Roger de Saivre (1908-1964) was a French politician. A supporter of the Révolution nationale, he served as co-Cabinet Secretary to Marshal Philippe Pétain from 1941 to 1942. He was deported to the Dachau concentration camp for his vocal criticisms of the Nazi invaders in 1943. After liberation in 1945, he served as a member of the National Assembly, from 1951 to 1955 representing French Algeria. He was a proponent of the French Empire.

==Early life==
Roger de Saivre was born on May 14, 1908, in Paris.

He studied law and became a leader of the Jeunesses Patriotes by 1927. He edited their monthly newspaper, Les étudiants de France, with a circulation of 10,000. He graduated from Sciences Po in 1931.

==Career==
He became the editor-in-chief of National in 1932.
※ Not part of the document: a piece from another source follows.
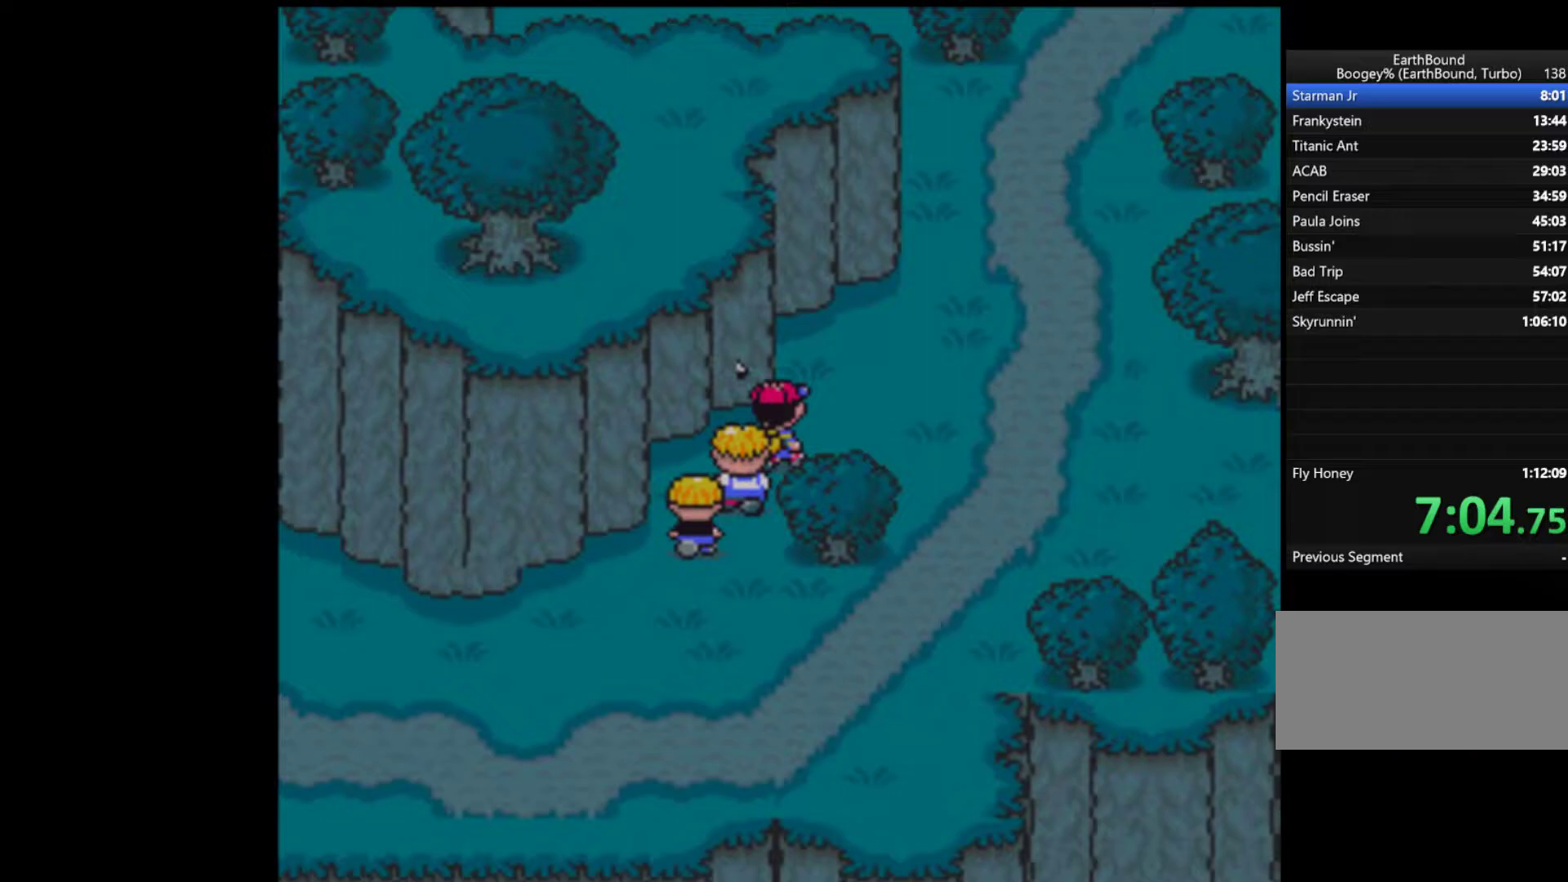
{"buttons": ["DPAD_UP", "DPAD_RIGHT"], "events": []}
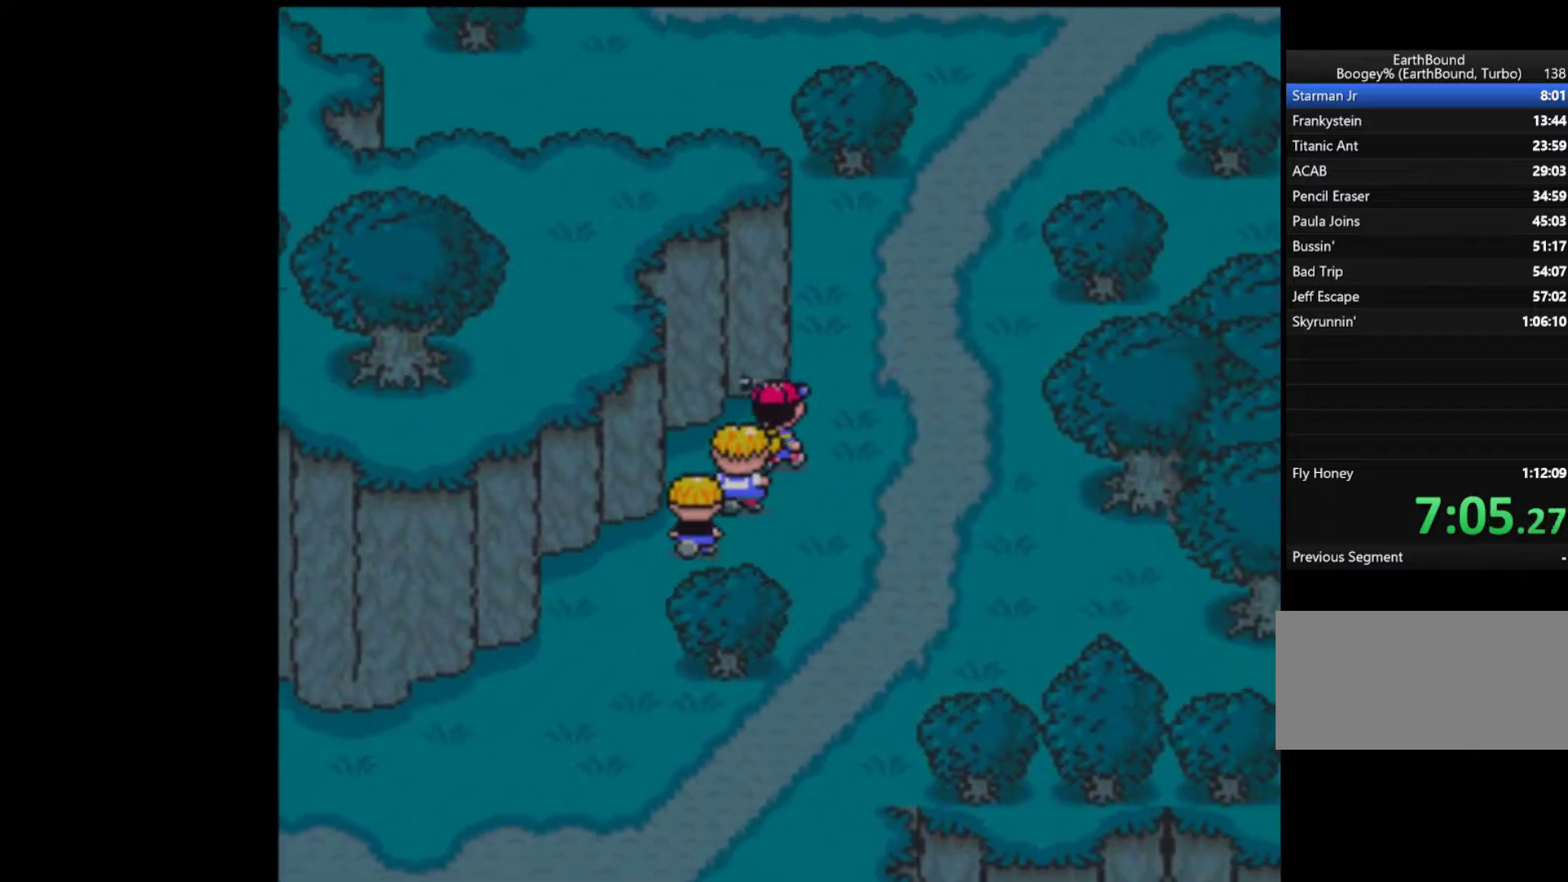
{"buttons": ["DPAD_UP", "DPAD_RIGHT"], "events": []}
He was a staunch supporter of the Révolution nationale and a vehement opponent of Nazism. In October 1940, with Henry Pugibet, he co-founded Jeunesse de France et d'outre-mers, a youth organization meant to spread the Révolution nationale among the colonial youths.

He served as the co-Cabinet Secretary to Marshal Philippe Pétain from July 1941 to December 1942, alongside Henry du Moulin de Labarthète. De Saivre was in charge of French Algerian affairs in the cabinet; from July 1942 to December 1942, he was assisted by Georges Demay. He was fired in December 1942 for his criticism of the Nazi invaders.

He was arrested by the Nazis on December 24, 1942, and jailed at the Château du Hâ, followed by the Fresnes Prison. In April 1943, he was taken to the Dachau concentration camp. He was liberated in May 1945. Shortly after the war, he became a founding member of the Association for the Defence of the Memory of Marshal Pétain and later became General Secretary of the Petainist political party Union of Independent and Republican Nationals (UNIR).

In the 1948 elections to the Algerian Assembly, he ran under the slogan, "Voting for de Saivre is voting for Pétain" — a campaign that secured 20% of the vote.

He served as a member of the National Assembly for Oran, French Algeria from June 17, 1951, to December 1, 1955. He was critical of the "excesses" of the épuration légale. He was an unwavering supporter of the French Empire, including French Algeria and French Indochina.

==Death==
He died on December 13, 1964, in Paris.